Magie blanche ou magie noire ?
Mais Willow n’est pas seulement une icône de la communauté LGBTQI+ ; elle a aussi révolutionné la représentation de la sorcellerie. Alors qu’elle débute le show dans l’ombre de Buffy, elle s’impose progressivement comme l’une des sorcières incontournables de la télévision des années 90, une époque marquée par un regain d’intérêt de la pop culture pour l’occulte. À la différence de Charmed, Sabrina, l’apprentie sorcière ou de The Craft, qui rencontrent un succès phénoménal au même moment, le parcours magique de Willow échappe à la lecture moralisatrice de la décennie ; tandis que les sorcières sont généralement encouragées à utiliser leur pouvoir pour faire le bien et se divisent en deux camps – les bonnes et les mauvaises –, Willow est plus chaotique.
Le discours moral à propos d’un usage éclairé de la magie n’est pas absent de la série, et la fin de la saison 6, durant laquelle Willow succombe au pouvoir de la magie noire et devient franchement evil, est ancrée dans un contexte éthique qui articule de manière classique les notions de bien et de mal. La série innove cependant en ce qu’elle refuse de punir Willow pour sa déviance et lui offre une réelle possibilité de rédemption, à la différence d’autres sorcières maléfiques, comme Nancy dans The Craft, qui paye le prix fort pour avoir voulu être trop puissante.
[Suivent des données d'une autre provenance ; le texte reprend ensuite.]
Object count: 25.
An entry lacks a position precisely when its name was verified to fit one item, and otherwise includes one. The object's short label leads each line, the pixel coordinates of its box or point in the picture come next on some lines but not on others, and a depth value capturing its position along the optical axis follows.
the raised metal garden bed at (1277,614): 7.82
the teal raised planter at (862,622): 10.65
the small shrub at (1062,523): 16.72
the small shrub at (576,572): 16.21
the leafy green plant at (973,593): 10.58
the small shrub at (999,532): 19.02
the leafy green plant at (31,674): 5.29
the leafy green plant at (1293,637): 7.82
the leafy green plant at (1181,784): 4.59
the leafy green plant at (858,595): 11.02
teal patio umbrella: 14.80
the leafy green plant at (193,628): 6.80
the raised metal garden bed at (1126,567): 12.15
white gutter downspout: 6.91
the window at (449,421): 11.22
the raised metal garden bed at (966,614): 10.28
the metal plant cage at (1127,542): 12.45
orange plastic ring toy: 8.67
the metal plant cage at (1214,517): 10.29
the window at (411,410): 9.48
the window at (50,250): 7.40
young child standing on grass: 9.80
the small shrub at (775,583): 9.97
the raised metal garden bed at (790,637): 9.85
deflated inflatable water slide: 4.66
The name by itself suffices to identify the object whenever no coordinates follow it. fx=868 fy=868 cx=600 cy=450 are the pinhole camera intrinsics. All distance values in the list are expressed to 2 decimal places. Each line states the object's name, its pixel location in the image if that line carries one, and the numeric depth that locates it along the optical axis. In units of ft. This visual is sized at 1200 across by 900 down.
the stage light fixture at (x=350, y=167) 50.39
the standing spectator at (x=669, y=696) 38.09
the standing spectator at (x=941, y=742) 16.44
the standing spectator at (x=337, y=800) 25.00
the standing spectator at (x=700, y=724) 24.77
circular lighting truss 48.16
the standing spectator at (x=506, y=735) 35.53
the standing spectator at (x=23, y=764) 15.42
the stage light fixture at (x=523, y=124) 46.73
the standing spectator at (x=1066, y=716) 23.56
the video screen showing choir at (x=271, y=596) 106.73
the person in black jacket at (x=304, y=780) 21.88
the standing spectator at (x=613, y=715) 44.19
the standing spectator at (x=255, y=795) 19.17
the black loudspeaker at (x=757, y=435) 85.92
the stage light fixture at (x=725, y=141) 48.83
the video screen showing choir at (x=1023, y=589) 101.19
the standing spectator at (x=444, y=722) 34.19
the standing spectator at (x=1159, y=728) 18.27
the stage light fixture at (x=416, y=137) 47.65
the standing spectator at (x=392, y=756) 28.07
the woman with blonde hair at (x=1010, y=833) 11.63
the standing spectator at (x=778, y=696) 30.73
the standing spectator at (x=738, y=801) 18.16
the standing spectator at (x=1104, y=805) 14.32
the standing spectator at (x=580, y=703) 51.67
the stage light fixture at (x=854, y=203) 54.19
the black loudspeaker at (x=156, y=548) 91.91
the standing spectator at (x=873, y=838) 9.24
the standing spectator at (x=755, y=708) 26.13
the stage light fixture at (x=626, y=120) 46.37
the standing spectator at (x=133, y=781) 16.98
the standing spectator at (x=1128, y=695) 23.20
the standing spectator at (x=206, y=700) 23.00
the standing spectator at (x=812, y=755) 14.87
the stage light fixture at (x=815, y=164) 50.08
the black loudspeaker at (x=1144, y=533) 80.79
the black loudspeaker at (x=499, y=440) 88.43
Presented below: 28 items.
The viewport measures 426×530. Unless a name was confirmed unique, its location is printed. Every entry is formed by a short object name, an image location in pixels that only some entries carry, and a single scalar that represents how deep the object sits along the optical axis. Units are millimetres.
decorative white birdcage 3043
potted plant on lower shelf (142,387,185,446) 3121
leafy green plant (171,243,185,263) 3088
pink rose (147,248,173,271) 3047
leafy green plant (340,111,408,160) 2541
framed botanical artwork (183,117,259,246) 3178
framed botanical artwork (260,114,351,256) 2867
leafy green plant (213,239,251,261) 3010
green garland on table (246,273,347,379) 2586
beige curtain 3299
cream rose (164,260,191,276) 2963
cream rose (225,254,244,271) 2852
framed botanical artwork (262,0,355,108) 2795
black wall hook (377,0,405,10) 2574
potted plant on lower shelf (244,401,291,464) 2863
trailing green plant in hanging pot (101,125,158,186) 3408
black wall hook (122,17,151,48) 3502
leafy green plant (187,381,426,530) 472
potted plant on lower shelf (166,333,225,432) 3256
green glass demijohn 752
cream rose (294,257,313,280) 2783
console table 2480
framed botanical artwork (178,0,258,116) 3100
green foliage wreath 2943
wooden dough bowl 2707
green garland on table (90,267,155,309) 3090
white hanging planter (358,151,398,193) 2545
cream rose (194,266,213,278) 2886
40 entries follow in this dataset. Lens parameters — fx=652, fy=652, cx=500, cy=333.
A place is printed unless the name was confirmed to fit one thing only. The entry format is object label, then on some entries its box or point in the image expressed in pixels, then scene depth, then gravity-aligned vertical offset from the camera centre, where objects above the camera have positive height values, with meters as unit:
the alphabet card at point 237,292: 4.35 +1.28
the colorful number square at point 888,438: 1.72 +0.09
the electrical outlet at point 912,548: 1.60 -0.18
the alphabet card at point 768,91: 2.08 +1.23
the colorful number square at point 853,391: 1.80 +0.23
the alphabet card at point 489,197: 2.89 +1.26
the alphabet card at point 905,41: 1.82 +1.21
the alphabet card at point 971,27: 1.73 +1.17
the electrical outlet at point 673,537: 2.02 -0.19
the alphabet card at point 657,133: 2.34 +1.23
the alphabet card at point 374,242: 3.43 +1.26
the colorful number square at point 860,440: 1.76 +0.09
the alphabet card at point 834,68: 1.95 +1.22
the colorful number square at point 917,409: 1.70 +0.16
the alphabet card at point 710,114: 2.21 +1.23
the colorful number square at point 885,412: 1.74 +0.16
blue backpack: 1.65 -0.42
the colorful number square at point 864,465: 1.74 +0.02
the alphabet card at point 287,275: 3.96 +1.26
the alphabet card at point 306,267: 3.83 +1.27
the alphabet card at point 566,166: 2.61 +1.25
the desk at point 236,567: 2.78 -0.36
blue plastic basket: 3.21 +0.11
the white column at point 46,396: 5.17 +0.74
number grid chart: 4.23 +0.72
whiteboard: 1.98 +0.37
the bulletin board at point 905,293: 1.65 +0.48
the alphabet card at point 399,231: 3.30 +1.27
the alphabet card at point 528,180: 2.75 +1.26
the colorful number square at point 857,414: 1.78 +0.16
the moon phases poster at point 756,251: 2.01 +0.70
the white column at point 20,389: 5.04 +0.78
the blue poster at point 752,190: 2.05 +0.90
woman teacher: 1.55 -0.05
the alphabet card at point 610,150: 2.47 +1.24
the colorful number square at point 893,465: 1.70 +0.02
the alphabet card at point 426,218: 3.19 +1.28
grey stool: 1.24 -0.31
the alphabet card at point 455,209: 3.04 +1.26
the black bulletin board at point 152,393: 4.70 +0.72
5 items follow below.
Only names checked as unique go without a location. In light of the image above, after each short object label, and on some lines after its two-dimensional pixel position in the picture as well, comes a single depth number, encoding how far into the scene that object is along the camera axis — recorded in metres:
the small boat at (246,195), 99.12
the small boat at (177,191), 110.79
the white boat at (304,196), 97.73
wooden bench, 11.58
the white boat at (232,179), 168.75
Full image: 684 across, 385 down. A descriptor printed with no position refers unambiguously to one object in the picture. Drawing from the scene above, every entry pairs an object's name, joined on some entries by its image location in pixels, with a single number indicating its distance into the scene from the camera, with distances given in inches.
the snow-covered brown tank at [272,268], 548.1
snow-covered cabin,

Dans son article The Rage of Willow : Malefic Witchcraft Fantasy in Buffy the Vampire Slayer, Lisa M. Vetere analyse les enjeux de cette dualité : “La série met en scène la pression sociale à être une good witch, qui retranscrit les normes de genre traditionnelles et force les femmes à jouer le rôle de la good girl.” Cette trajectoire non linéaire permet en fait de dépasser l’antagonisme magie blanche/magie noire à l’écran et de rappeler que la sorcellerie, comme la vie, n’est jamais manichéenne. Synonyme dans la série d’homosexualité – la magie est présentée comme exclusivement féminine et le terme “witch” est régulièrement utilisé comme un nom de code pour “lesbienne” –, Willow contribue à ancrer la sorcellerie dans le discours féministe et queer. Tout en permettant au personnage de prendre confiance en elle, son parcours de sorcière annonce, au début des années 2000, la renaissance de cette dernière comme figure empowering, capable de faire usage de sa puissance de manière décomplexée.